Elizabeth Frantz/Reuters

U.S. President Joe Biden speaks at a state dinner held in his honor by French President Emmanuel Macron (not pictured), at the Elysee Palace, in Paris, France June 8, 2024.


US officials are racing against the clock to finalize an agreement that could provide some $50 billion in loans to Ukraine using profits from frozen Russian assets – a top priority ahead of President Joe Biden’s meeting with G7 leaders in Italy this week – but the seven nations have yet to reach a final consensus, according to sources familiar with the US’s preparation ahead of the summit.

The Biden administration has been leading a campaign to persuade leaders of the fellow G7 nations – the UK, Canada, France, Germany, Italy and Japan – to sign off on a plan that it views as vital to giving Ukraine a shot at turning around its prospects on the battlefield as it continues to fend off the Russian assault.

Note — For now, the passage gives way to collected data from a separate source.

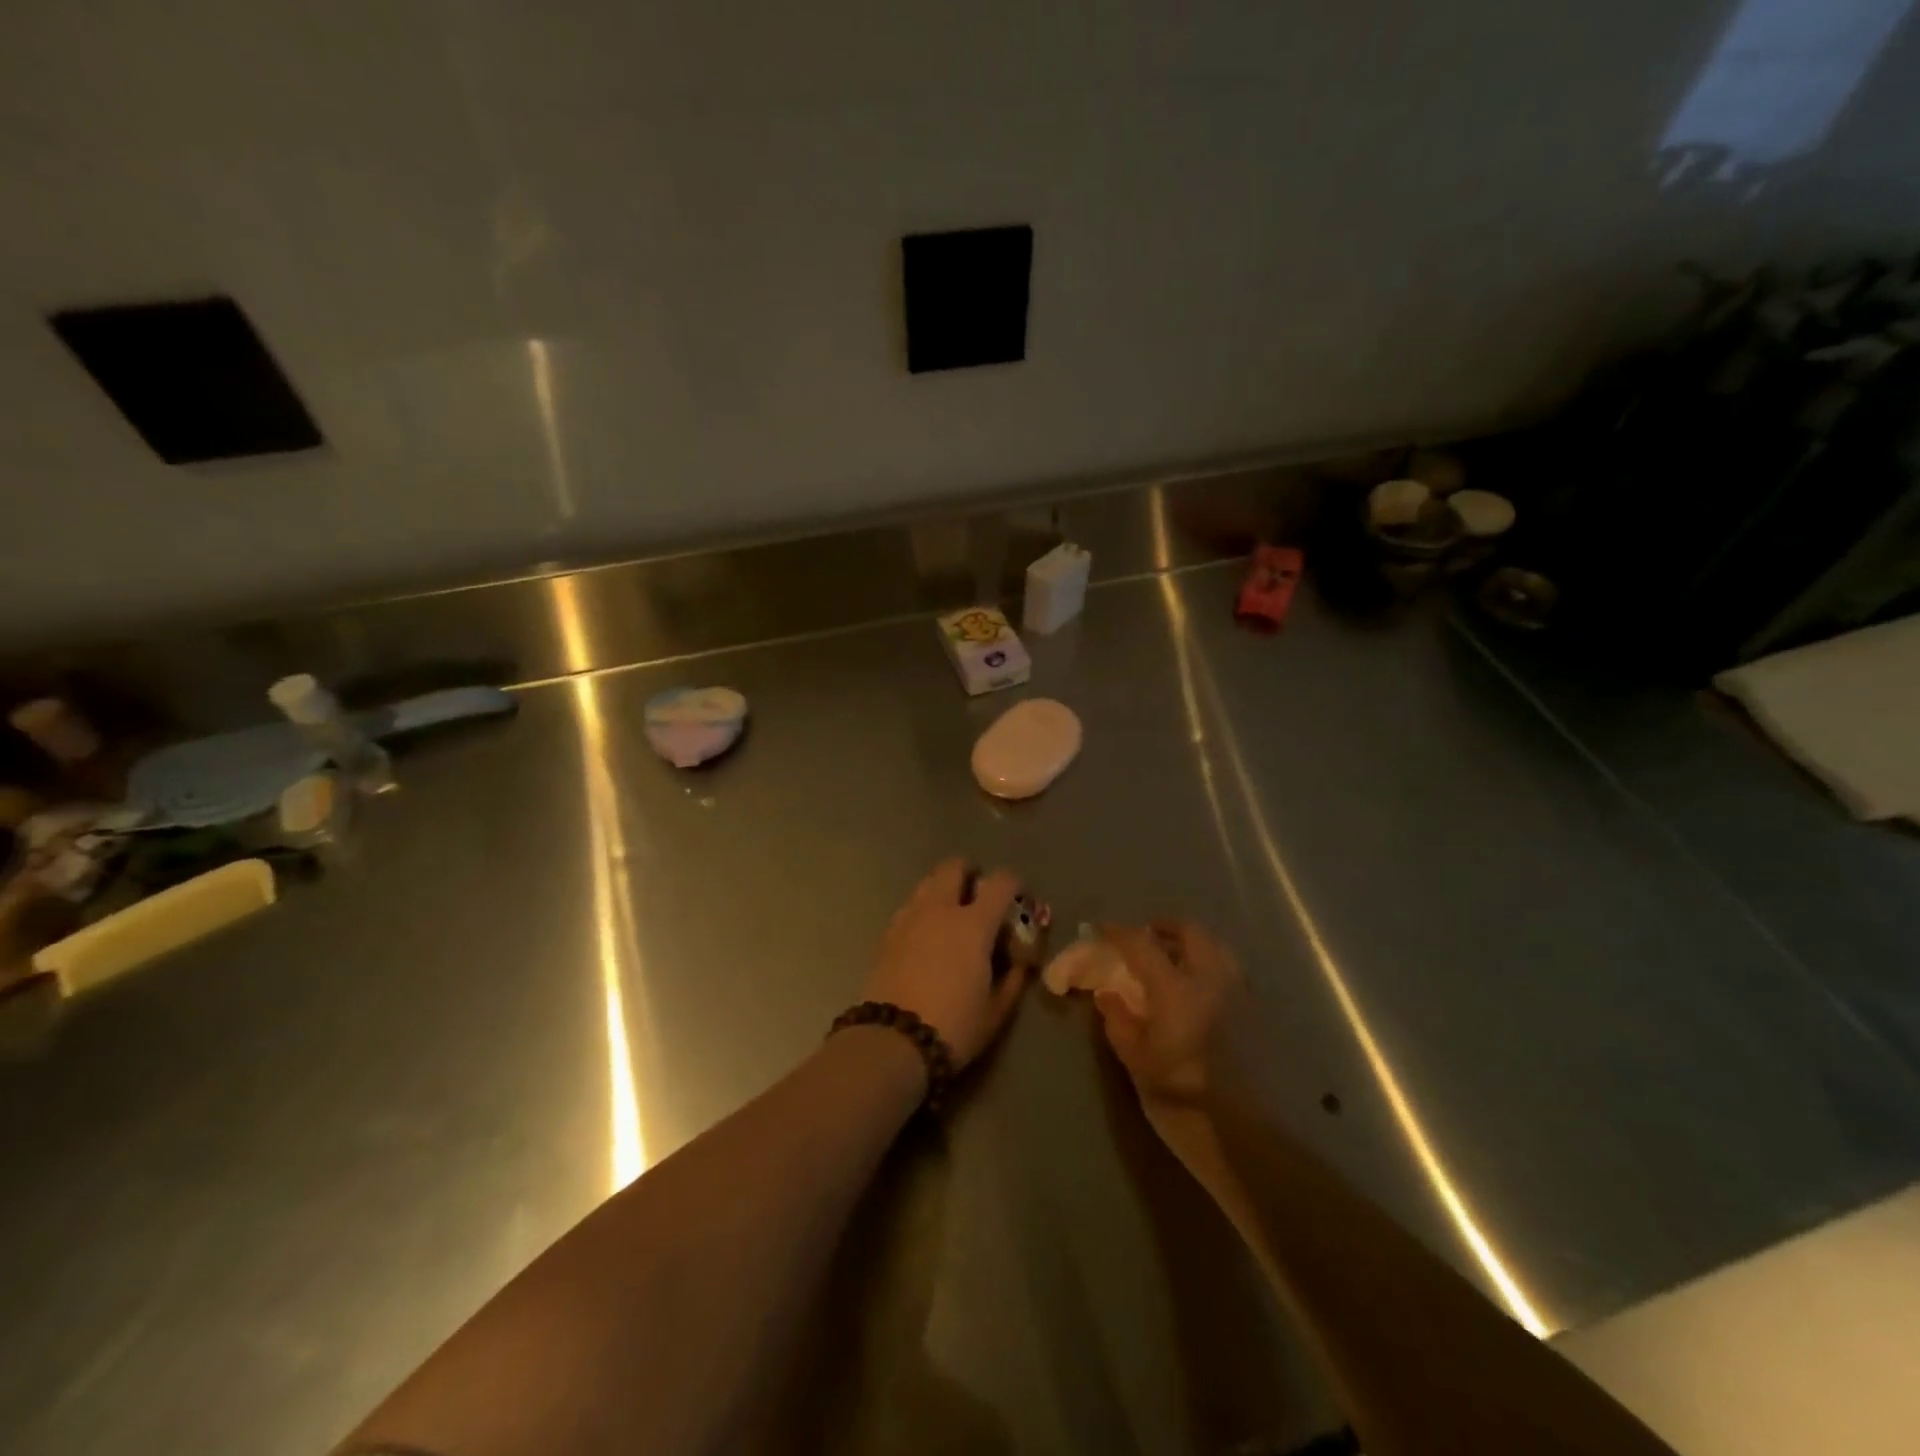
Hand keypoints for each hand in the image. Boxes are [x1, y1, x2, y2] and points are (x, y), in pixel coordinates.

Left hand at [862, 859, 1028, 1066]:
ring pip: (928, 882)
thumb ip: (1013, 979)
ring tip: (951, 915)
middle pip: (955, 866)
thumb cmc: (953, 1027)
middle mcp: (941, 909)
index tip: (1018, 898)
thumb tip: (1020, 962)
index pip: (1001, 882)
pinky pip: (910, 905)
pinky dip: (923, 909)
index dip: (1014, 884)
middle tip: (978, 895)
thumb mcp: (996, 1011)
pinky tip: (926, 935)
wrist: (892, 1042)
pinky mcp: (888, 932)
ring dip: (943, 887)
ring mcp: (910, 917)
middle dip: (970, 873)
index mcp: (974, 924)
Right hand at [1094, 919, 1243, 1110]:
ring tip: (1172, 959)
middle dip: (1164, 928)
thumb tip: (1107, 993)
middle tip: (1145, 936)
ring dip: (1191, 944)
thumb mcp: (1136, 1062)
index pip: (1141, 945)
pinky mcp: (1254, 1013)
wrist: (1244, 1139)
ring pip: (1215, 948)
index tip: (1100, 929)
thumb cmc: (1181, 1100)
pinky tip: (1197, 989)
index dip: (1118, 933)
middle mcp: (1211, 980)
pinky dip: (1209, 965)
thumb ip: (1119, 1021)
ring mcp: (1238, 994)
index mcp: (1176, 989)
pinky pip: (1229, 971)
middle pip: (1189, 932)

The ultimate goal, sources said, is to iron out some of the thorniest financing details in the coming days so that an agreement can be announced as part of the G7 leaders’ communiqué this week. But questions about the modalities of such a program – including the precise form of disbursement and repayment assurances, among others – are still in the process of being worked out.

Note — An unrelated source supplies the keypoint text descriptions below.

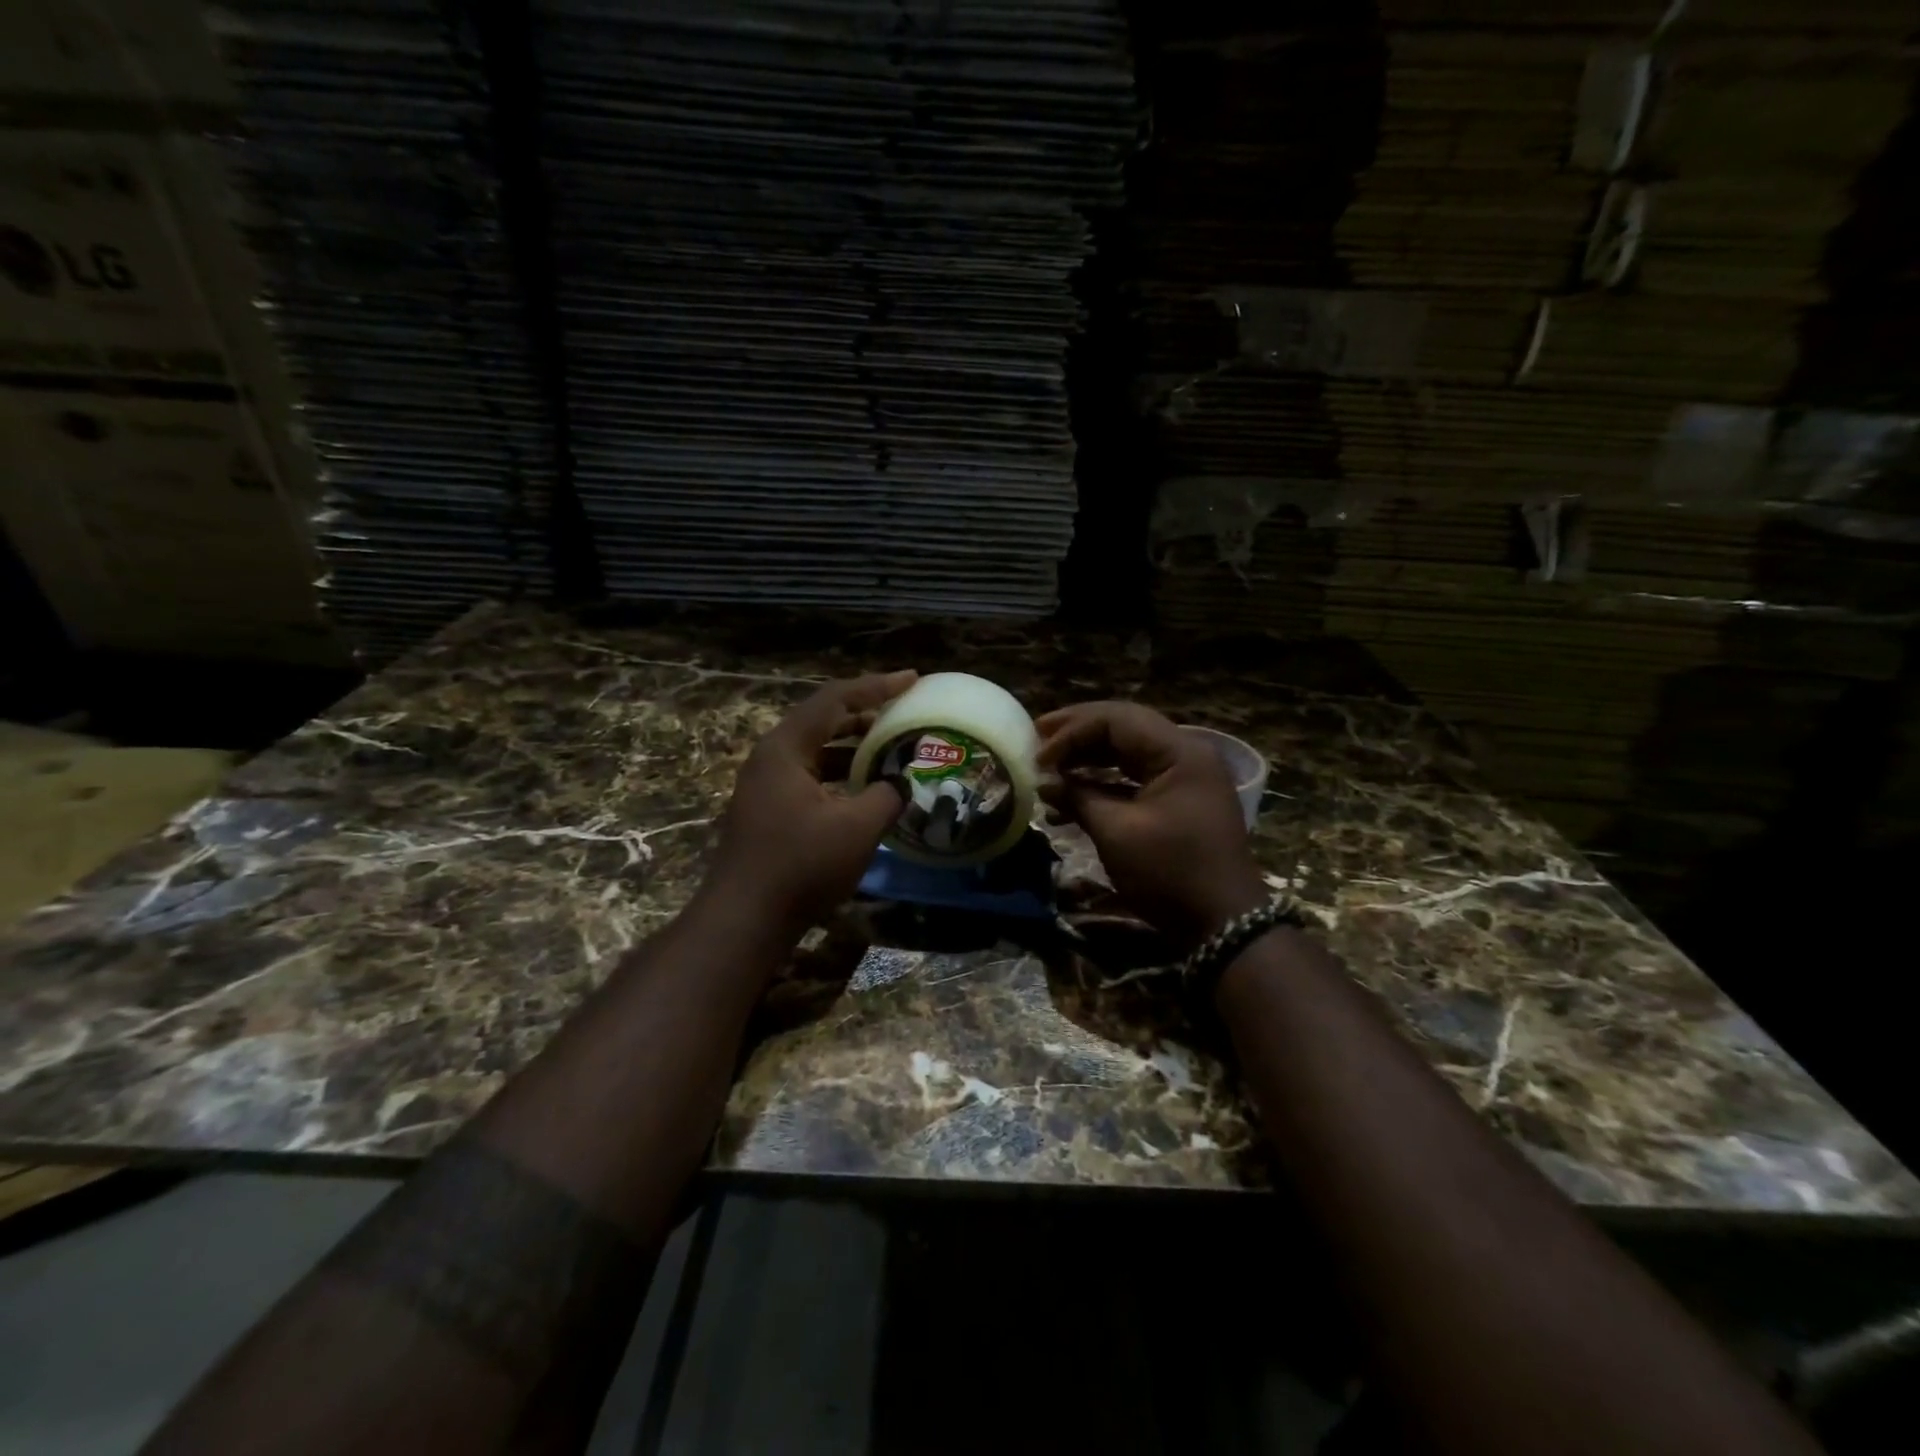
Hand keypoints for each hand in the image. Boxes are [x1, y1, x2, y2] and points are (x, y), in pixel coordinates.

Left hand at [709, 671, 916, 932]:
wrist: (744, 919)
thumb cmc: (800, 865)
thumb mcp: (857, 827)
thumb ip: (887, 795)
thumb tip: (901, 783)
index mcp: (786, 748)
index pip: (835, 699)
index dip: (877, 686)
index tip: (912, 679)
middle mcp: (771, 757)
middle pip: (823, 720)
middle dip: (866, 714)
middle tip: (905, 711)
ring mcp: (766, 785)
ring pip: (817, 750)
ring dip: (854, 746)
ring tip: (892, 746)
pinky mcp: (769, 810)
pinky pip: (811, 776)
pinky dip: (841, 773)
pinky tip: (866, 788)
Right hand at [1037, 701, 1266, 949]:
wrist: (1223, 925)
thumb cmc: (1170, 873)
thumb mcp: (1117, 833)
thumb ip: (1078, 797)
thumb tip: (1044, 781)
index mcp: (1179, 752)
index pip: (1116, 720)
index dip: (1071, 732)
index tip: (1037, 756)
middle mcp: (1185, 754)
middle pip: (1123, 728)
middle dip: (1077, 735)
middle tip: (1036, 739)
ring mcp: (1184, 779)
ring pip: (1126, 753)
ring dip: (1086, 760)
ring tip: (1047, 771)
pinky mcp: (1178, 802)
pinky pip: (1134, 780)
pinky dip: (1102, 786)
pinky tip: (1068, 803)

US officials argue that the dire situation for Ukraine makes the approval of such a loan deeply urgent. Even if the details behind what officials hope could amount to up to a $50 billion loan package have not yet been finalized, the G7 nations are in agreement on the urgency of the moment – and Ukraine’s desperate need for a lifeline.

The world’s richest economies coming together behind such a plan would send a stark message to Russian leader Vladimir Putin, US officials say, that Russia will not outlast the US and its allies’ continued support for Ukraine.

“This is a priority for the United States. We believe it’s a priority for the entire G7,” Biden’s national security adviser Jake Sullivan told reporters last week. “We want to see every country come on board with a method by which we can mobilize resources for Ukraine at scale so that they are able to have what they need to be able to succeed in this war.”

Ukrainian President Volodymyr Zelensky will be present at the G7 gathering to once again press for more assistance on the global stage.

Biden’s upcoming trip to Italy will come on the heels of his multi-day visit to France, where the US’ support for Ukraine’s war efforts emerged as a major theme. Biden met with Zelensky as his administration announced a $225 million security assistance package for Ukraine.

As he vowed that the US is “not going to walk away from you,” Biden publicly apologized this week to Zelensky for Congress’ months-long delay in approving additional American assistance for Ukraine. The delay, US officials have said in recent months, undoubtedly resulted in Ukraine losing valuable ground on the battlefield.

“I apologize for the weeks of not knowing what’s going to pass, in terms of funding, because we had trouble getting the bill that we had to pass that had the money from some of our very conservative members who were holding it up, but we got it done,” Biden told his Ukrainian counterpart.